Sonrió y apartó la luz de su rostro para centrarla en la ventanilla, al otro lado de la cual se veía un manto de nubes blancas bajo el avión. Un único beso. Toda su experiencia. 0 no le interesaban los chicos o buscaba algo tan especial y diferente como ella. En aquellos años ninguno había logrado atravesar su coraza, hacer mella en sus sentimientos. Esther había tenido media docena de novios y muchas más aventuras. También sus restantes amigas o conocidas. Para ellas el amor ya no tenía secretos.

Era rara.

¿0 no?

Imitó a su compañero de fila y cerró los ojos, no en busca de un sueño reparador, sino en busca de una paz necesaria para enfrentarse a lo que fuera una vez llegase a tierra.

Le fue imposible serenarse.

Su padre, su madre, el misterio, el registro de su piso, su intuición advirtiéndola de algo inquietante, la percepción de que unos hechos imposibles de prevenir estaban a punto de suceder, todo la envolvía con su turbio manto de inseguridades.

Joa continuó pensando en su madre.

Oyendo su voz: «El cielo no es azul, sino negro. Pero más allá de él los colores son infinitos».

6

La embajada de España en México, en el número 114 de la calle Galileo haciendo esquina con la calle Horacio, se hallaba ubicada en la Colonia Polanco, en pleno Distrito Federal. Quizá por ser su padre quien era, o por tratarse de un tema espinoso, la recibió no sólo el agregado cultural, sino el secretario del embajador, ausente por un viaje al Gran Hermano del Norte, los Estados Unidos de América.
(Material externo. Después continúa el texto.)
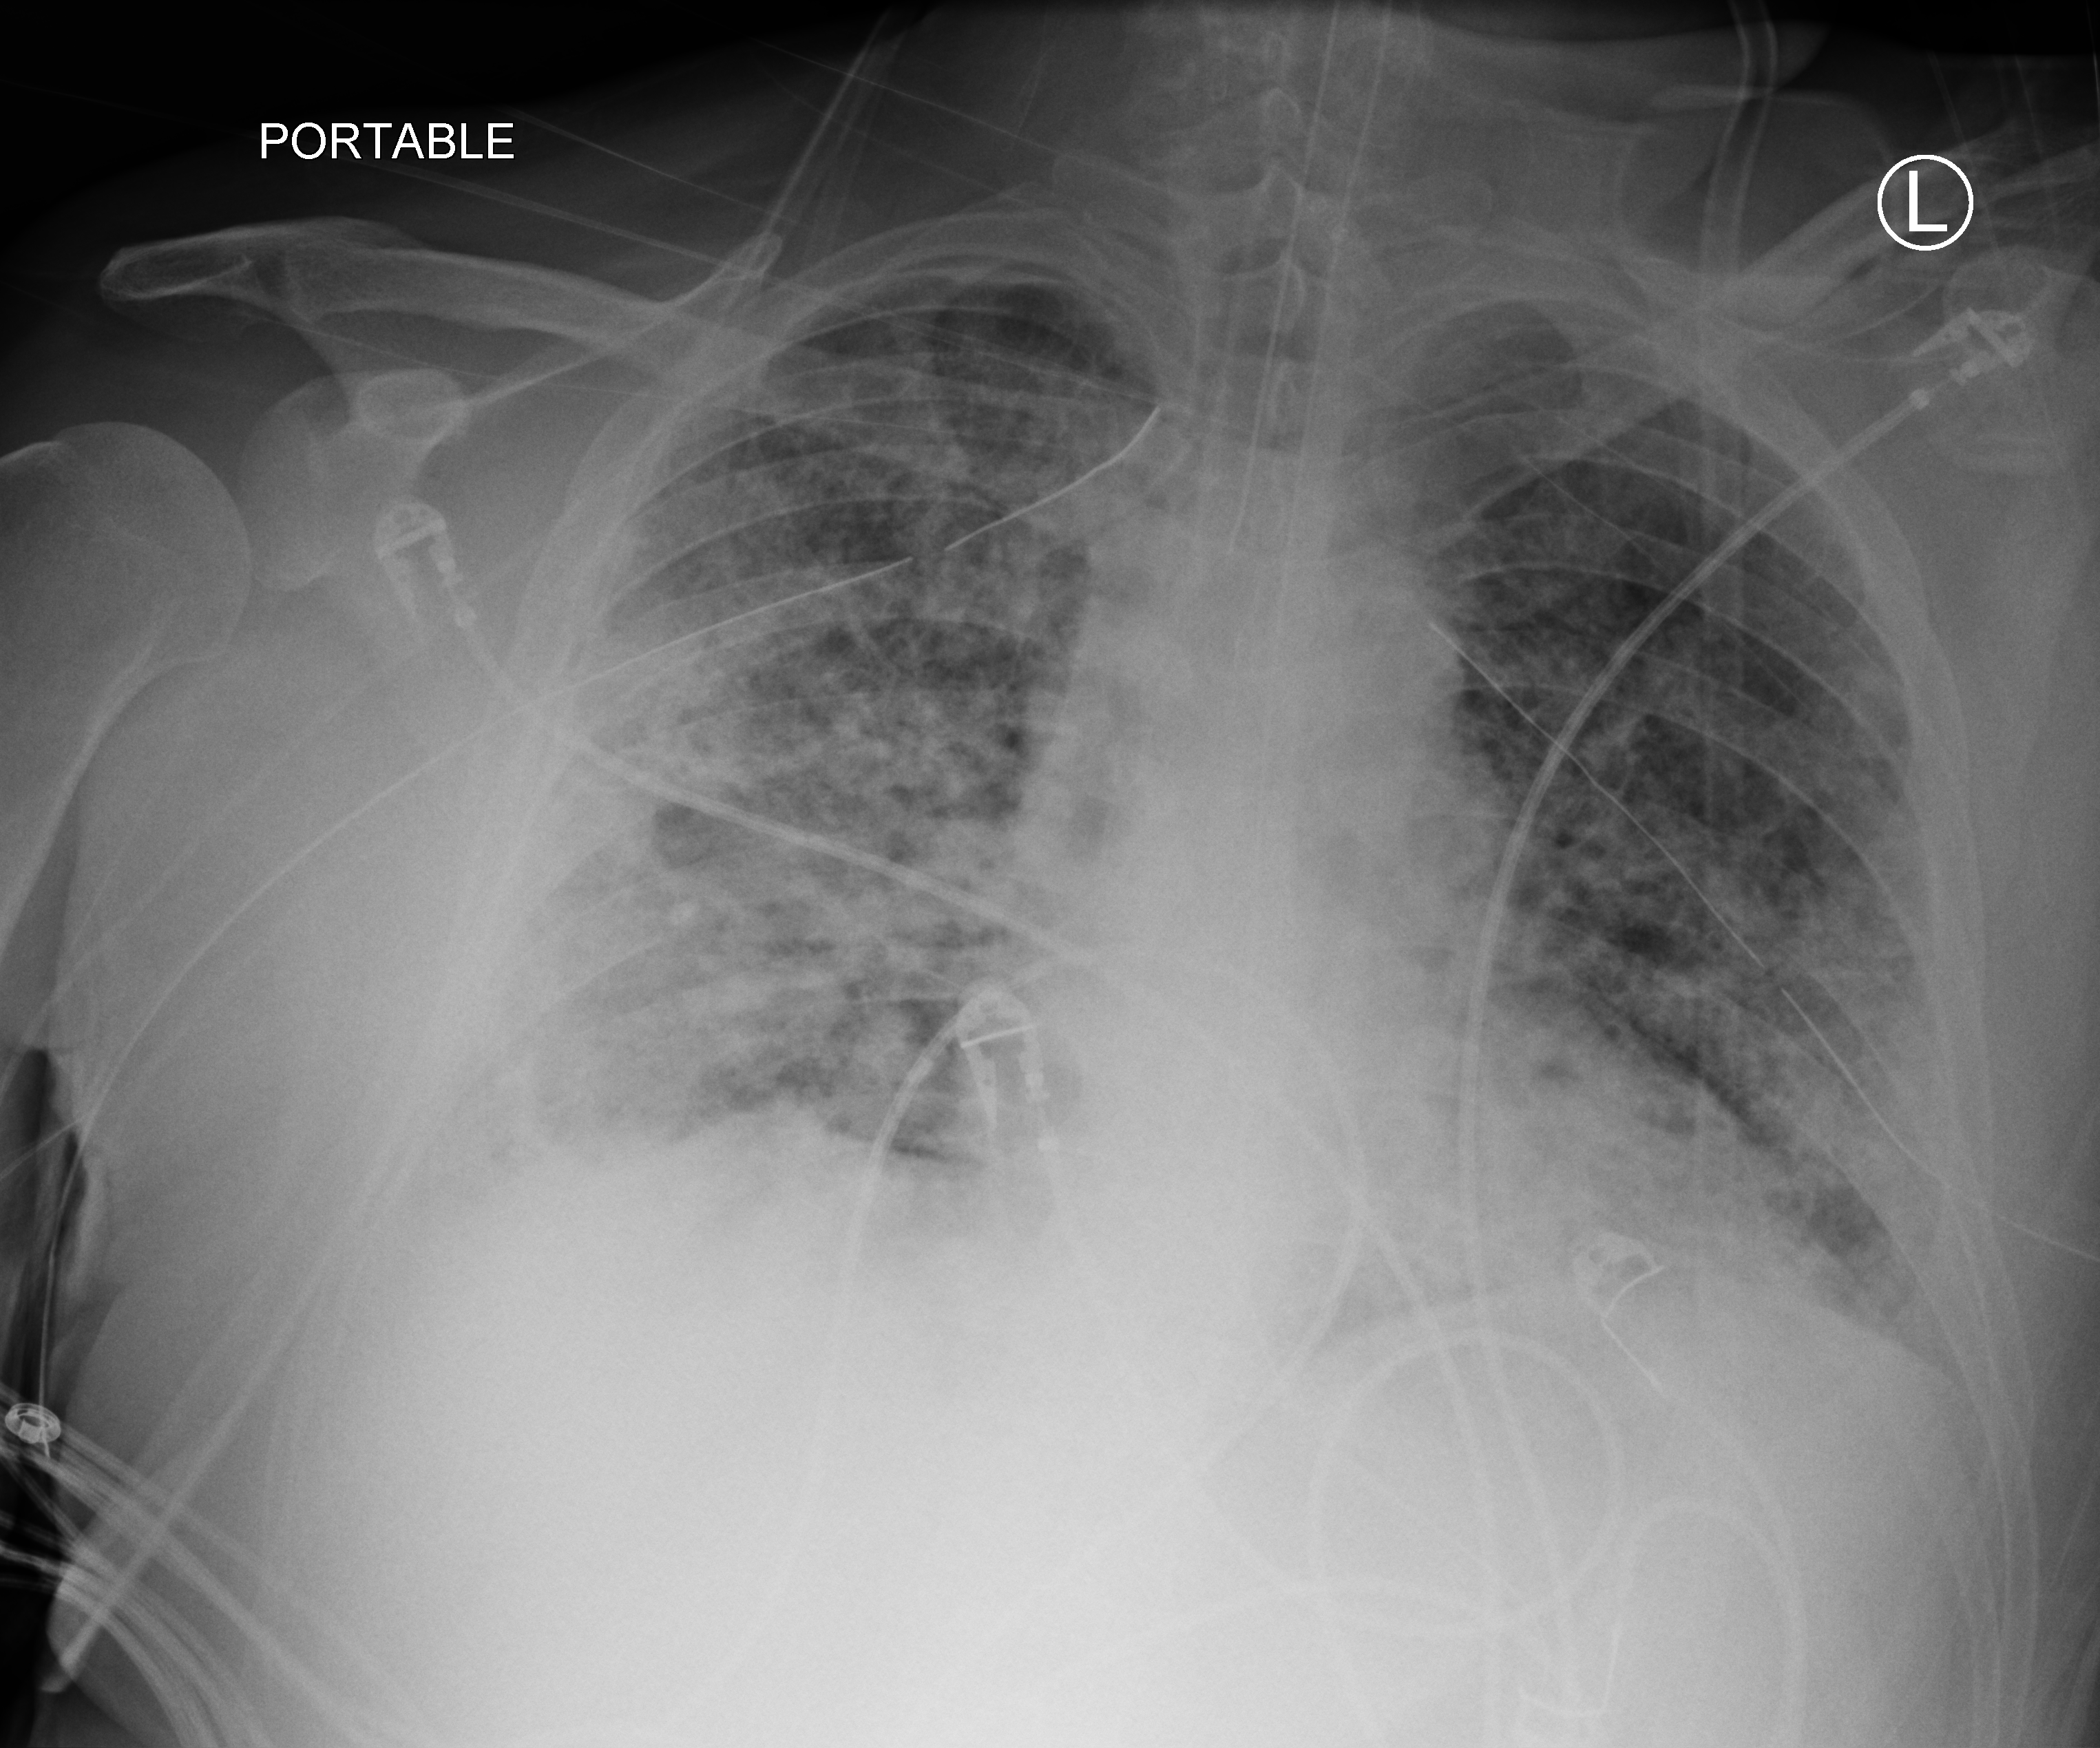
Bedside chest radiograph (computed radiography), anteroposterior (AP) projection. Patient hospitalised with COVID-19; male, aged 18–59 years.
Hospital-stay facts (about this admission, not read from this image; timing relative to this image not recorded):
- mechanically ventilated during this hospital stay: yes
- admitted to intensive care during this hospital stay: yes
Dado que era la primera hora de la mañana la sentaron en una mesa en la que se había dispuesto lo más necesario para un generoso desayuno a la mexicana, es decir, que se incluían desde tortitas a frijoles pasando por taquitos o quesadillas.

Todavía con el cambio de horario pegado a sus ojos y tras una noche de nuevo agitada, Joa no quiso tocar nada. Se contentó con un vaso de leche fría. Lo único que no contenía la mesa.

Lo primero, cerciorarse de que todo seguía igual.

– No tenemos muchas más informaciones de las que le dimos, señorita Mir -se justificó Alvaro Ponce Quesada-. Hemos recabado lo esencial y el misterio permanece inalterable.

– Por supuesto -le apoyó el secretario.

Joa no esperaba demasiado. Por lo menos la peor de las noticias, que su padre hubiese aparecido muerto, no se producía. Trató de mantenerse firme en su silla, pero pensó que para aquellos dos hombres no era más que una niña asustada convertida en una estatua de sal.

– ¿Han investigado en el entorno de mi padre allí, en Palenque?

– El profesor Mir realizaba algún tipo de investigación individual, ajena a un proceso en curso -quiso dejárselo claro el agregado cultural-. No hemos querido sembrar ninguna alarma. Obviamente, y dado su prestigio internacional, tenía amigos y canales, un acceso prácticamente ilimitado al conjunto de las excavaciones que aún se llevan a cabo en Palenque. La apertura de las nuevas tumbas ha despertado el interés de la comunidad científica internacional.

– ¿Nuevas tumbas?

– Las números veinticinco, veintiséis y veintisiete.

– No he leído nada de eso en la prensa.

– Descubrir nuevas ruinas en Yucatán, Campeche, Chiapas u otros lugares no es noticia, señorita Mir -lo justificó el mismo Alvaro Ponce-. Si va a Perú y mete una mano en el suelo, seguro que la saca con un plato o una vasija entre los dedos. Sucede lo mismo aquí. Debajo de cada pequeña elevación en Yucatán hay una pirámide maya, o lo que queda de ella. Si los mexicanos tuvieran una décima parte del dinero que necesitan para rescatar su patrimonio, quedarían al descubierto cientos, miles de secretos de su pasado. Maravillas inimaginables que esperan bajo tierra.